--- Excerpted passage ---
Monday, February 3, 2014

A Fresh Perspective

     Sometimes what you love needs to be taken away from you to fully appreciate it. Having not raced in a while, I feel like I have a fresh perspective on the whole thing. I have noticed that the way I look at a race and the way I prepare for it has changed. I seem to enjoy or appreciate different things about ski racing. This weekend, I raced a skate sprint and a 15 km mass start classic race at Eastern Canadians at Nakkertok, my home club. After a pretty crazy day on Friday, I am extremely happy to say that I won! Yay!
A very happy Emilie after the sprint

     I had a bit of a rough start to the day on Friday. A week ago, I dropped a 40 pound trap door on my head and ever since, I have been getting headaches. Friday was no different, and I woke up with a headache once again. Having heard about so many bad experiences that athletes have had with concussions, it is needless to say that I was pretty scared. After either having problems with sickness or injuries for the last 3 years, I have become very wary of this type of thing. So, more than ever, I understand the importance of making sacrifices that will pay off in the long run. After talking to my coach, Kieran, I decided to not race. I was heart broken. I don't think I have ever been so disappointed about not racing in my life! About 30 minutes before my race, Kieran came to see me. He had talked to a doctor and he was pretty convinced that I didn't have a concussion. So, I decided to race! After about a 15 minute warm-up, I was at the start line ready to go...kind of. It wasn't my best qualifier but I felt A LOT better than I did in the Canmore sprint. I was feeling pretty confident that I could go a lot faster in the heats! Going through the quarter and semi-finals, my goal was to ski as efficiently as possible while testing out different tactics. When it came time for the finals, I was confident that I could win. I had super fast skis and got ahead on the first downhill, so I decided to just go for it!
---
## Exercise a
Transcribe the stretch of the ski racing post from "Sometimes what you" through "I won! Yay!".
The ski racing post and the records come from unrelated sources.
--- Data to use ---
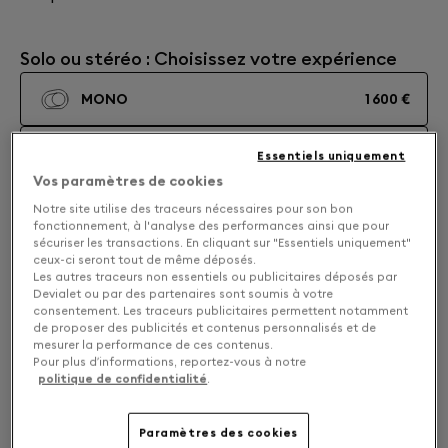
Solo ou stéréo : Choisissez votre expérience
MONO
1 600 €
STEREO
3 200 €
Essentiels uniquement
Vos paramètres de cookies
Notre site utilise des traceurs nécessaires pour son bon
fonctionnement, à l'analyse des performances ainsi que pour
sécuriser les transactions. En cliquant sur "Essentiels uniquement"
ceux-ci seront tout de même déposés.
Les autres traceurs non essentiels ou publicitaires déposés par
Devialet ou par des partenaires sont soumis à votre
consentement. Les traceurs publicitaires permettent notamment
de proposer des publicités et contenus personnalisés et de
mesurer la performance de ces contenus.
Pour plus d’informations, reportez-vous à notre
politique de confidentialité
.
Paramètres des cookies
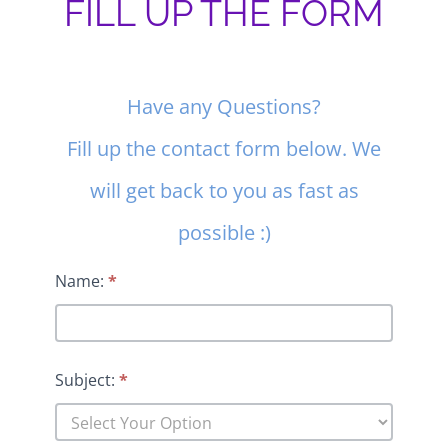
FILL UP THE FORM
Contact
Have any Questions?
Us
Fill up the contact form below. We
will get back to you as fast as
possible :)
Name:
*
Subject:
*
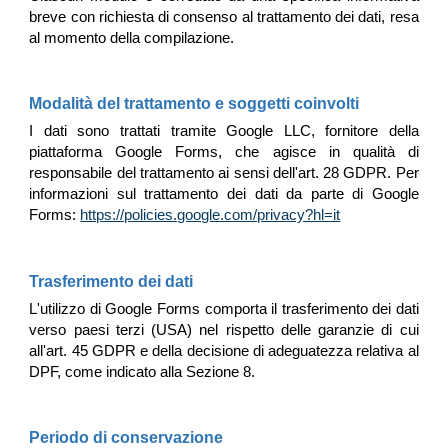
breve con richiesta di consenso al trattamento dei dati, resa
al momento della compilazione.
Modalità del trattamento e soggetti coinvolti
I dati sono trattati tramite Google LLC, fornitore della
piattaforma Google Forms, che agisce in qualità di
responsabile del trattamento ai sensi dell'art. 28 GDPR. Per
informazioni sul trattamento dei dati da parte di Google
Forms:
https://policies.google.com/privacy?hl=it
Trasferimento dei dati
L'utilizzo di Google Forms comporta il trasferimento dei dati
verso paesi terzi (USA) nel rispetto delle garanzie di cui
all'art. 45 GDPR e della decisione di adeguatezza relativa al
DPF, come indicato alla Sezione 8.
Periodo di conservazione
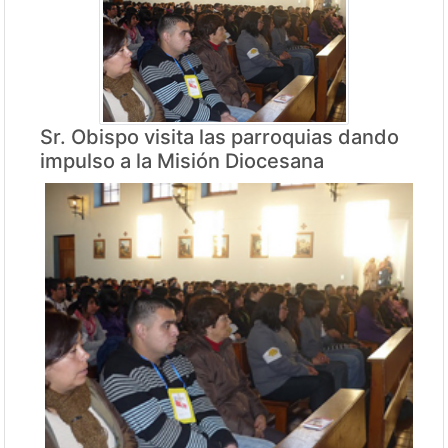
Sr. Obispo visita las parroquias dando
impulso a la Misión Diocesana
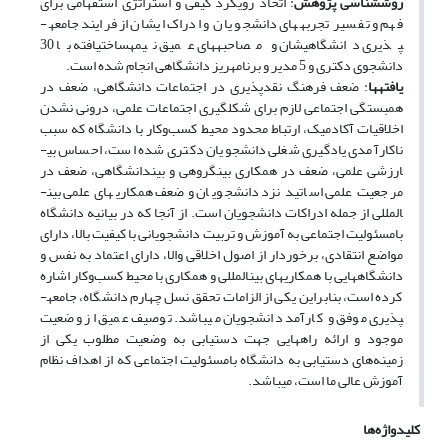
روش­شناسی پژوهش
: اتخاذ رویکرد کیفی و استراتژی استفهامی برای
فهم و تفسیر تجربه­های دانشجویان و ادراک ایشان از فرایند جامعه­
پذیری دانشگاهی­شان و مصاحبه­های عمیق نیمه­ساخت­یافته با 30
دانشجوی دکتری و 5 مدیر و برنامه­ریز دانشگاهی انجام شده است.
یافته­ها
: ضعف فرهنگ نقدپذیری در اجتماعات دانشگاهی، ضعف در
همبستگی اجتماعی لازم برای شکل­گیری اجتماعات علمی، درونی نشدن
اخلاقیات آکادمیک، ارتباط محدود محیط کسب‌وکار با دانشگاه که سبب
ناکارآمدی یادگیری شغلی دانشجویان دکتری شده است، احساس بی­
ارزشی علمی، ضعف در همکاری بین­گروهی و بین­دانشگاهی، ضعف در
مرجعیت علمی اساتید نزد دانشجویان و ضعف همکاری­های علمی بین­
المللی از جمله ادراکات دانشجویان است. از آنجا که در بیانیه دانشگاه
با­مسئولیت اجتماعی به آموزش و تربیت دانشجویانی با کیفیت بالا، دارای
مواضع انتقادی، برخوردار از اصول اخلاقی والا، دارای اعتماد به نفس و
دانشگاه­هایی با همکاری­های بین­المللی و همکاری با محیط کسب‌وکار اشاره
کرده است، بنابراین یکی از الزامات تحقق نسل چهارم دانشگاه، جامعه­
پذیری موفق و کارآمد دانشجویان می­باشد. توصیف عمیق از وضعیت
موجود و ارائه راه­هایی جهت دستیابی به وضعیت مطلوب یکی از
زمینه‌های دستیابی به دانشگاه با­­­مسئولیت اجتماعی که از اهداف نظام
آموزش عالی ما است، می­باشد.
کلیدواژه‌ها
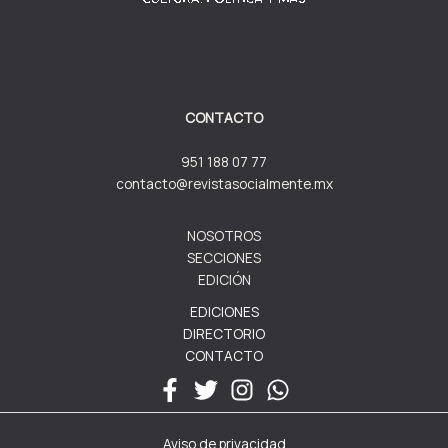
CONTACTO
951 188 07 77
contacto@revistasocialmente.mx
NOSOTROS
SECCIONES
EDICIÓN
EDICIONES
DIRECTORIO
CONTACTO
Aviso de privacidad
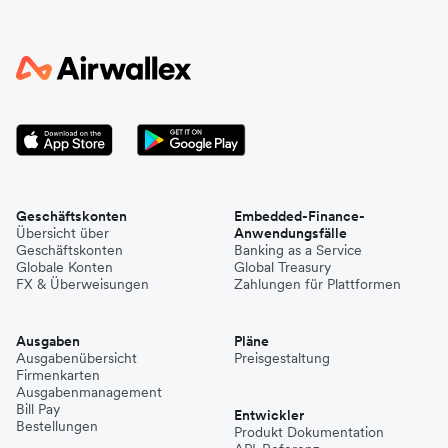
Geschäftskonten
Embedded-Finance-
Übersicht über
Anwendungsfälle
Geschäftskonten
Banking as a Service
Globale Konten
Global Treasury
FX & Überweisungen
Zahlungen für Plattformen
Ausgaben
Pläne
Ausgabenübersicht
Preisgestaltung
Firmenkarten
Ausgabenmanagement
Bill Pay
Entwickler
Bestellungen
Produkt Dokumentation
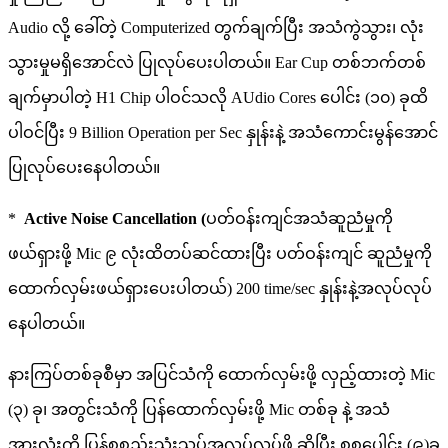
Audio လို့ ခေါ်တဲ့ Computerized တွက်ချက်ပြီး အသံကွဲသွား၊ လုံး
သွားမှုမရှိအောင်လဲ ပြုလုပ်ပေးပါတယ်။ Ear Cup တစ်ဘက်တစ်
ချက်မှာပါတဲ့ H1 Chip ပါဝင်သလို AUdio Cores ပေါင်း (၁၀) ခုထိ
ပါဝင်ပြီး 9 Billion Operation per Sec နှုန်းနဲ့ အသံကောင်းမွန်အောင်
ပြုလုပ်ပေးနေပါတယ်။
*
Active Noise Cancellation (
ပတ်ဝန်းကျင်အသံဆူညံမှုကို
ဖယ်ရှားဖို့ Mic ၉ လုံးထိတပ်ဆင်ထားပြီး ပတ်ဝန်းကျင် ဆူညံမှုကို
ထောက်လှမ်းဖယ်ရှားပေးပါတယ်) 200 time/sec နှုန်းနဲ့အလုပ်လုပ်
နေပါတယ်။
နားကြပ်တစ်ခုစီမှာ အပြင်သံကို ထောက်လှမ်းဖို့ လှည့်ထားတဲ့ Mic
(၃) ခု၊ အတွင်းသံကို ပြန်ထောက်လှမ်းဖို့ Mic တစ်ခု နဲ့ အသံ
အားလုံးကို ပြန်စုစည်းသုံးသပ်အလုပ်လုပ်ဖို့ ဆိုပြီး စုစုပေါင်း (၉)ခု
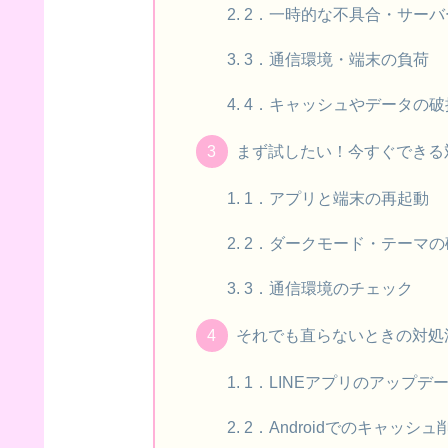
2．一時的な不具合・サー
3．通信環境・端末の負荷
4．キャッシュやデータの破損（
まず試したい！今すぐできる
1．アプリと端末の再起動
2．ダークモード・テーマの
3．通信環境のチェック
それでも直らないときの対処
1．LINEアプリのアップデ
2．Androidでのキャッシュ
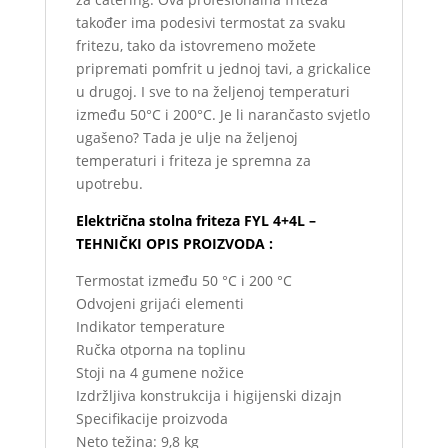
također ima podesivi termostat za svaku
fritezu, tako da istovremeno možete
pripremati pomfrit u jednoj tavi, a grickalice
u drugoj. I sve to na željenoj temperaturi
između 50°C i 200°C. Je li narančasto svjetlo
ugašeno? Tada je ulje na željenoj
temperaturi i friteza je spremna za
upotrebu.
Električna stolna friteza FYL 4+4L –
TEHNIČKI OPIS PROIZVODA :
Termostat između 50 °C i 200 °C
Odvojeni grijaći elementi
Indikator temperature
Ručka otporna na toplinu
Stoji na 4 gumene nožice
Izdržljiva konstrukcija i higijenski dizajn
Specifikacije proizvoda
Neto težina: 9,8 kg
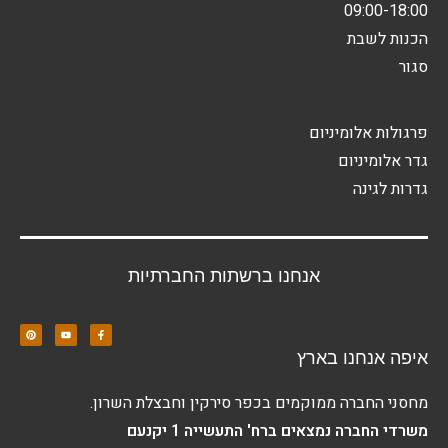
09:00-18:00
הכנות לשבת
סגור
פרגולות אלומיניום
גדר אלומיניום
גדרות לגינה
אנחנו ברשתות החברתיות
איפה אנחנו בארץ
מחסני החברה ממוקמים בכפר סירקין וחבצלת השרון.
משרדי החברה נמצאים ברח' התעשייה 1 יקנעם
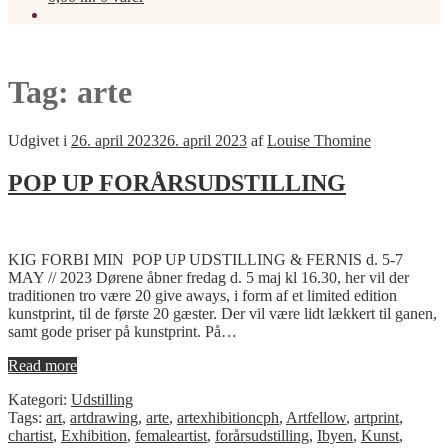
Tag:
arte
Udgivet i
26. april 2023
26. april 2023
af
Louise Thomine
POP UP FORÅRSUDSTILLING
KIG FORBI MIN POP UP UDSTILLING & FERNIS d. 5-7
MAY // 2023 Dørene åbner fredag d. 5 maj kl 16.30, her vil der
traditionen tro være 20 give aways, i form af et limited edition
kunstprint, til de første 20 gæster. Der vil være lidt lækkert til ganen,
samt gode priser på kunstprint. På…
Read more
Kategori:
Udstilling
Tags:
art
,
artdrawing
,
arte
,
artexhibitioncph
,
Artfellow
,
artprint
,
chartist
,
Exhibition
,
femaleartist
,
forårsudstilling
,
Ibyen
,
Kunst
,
---
## Exercise b
Restate word for word the stretch of the records from the line containing "FILL UP THE FORM" through the line containing "impulso a la Misión Diocesana", leaving out the pictures.

## Response box a
Sometimes what you love needs to be taken away from you to fully appreciate it. Having not raced in a while, I feel like I have a fresh perspective on the whole thing. I have noticed that the way I look at a race and the way I prepare for it has changed. I seem to enjoy or appreciate different things about ski racing. This weekend, I raced a skate sprint and a 15 km mass start classic race at Eastern Canadians at Nakkertok, my home club. After a pretty crazy day on Friday, I am extremely happy to say that I won! Yay!

## Response box b
FILL UP THE FORM
Contact
Have any Questions?
Us
Fill up the contact form below. We
will get back to you as fast as
possible :)
Name:
*
Subject:
*
breve con richiesta di consenso al trattamento dei dati, resa
al momento della compilazione.
Modalità del trattamento e soggetti coinvolti
I dati sono trattati tramite Google LLC, fornitore della
piattaforma Google Forms, che agisce in qualità di
responsabile del trattamento ai sensi dell'art. 28 GDPR. Per
informazioni sul trattamento dei dati da parte di Google
Forms:
https://policies.google.com/privacy?hl=it
Trasferimento dei dati
L'utilizzo di Google Forms comporta il trasferimento dei dati
verso paesi terzi (USA) nel rispetto delle garanzie di cui
all'art. 45 GDPR e della decisione di adeguatezza relativa al
DPF, come indicato alla Sezione 8.
Periodo di conservazione
Sr. Obispo visita las parroquias dando
impulso a la Misión Diocesana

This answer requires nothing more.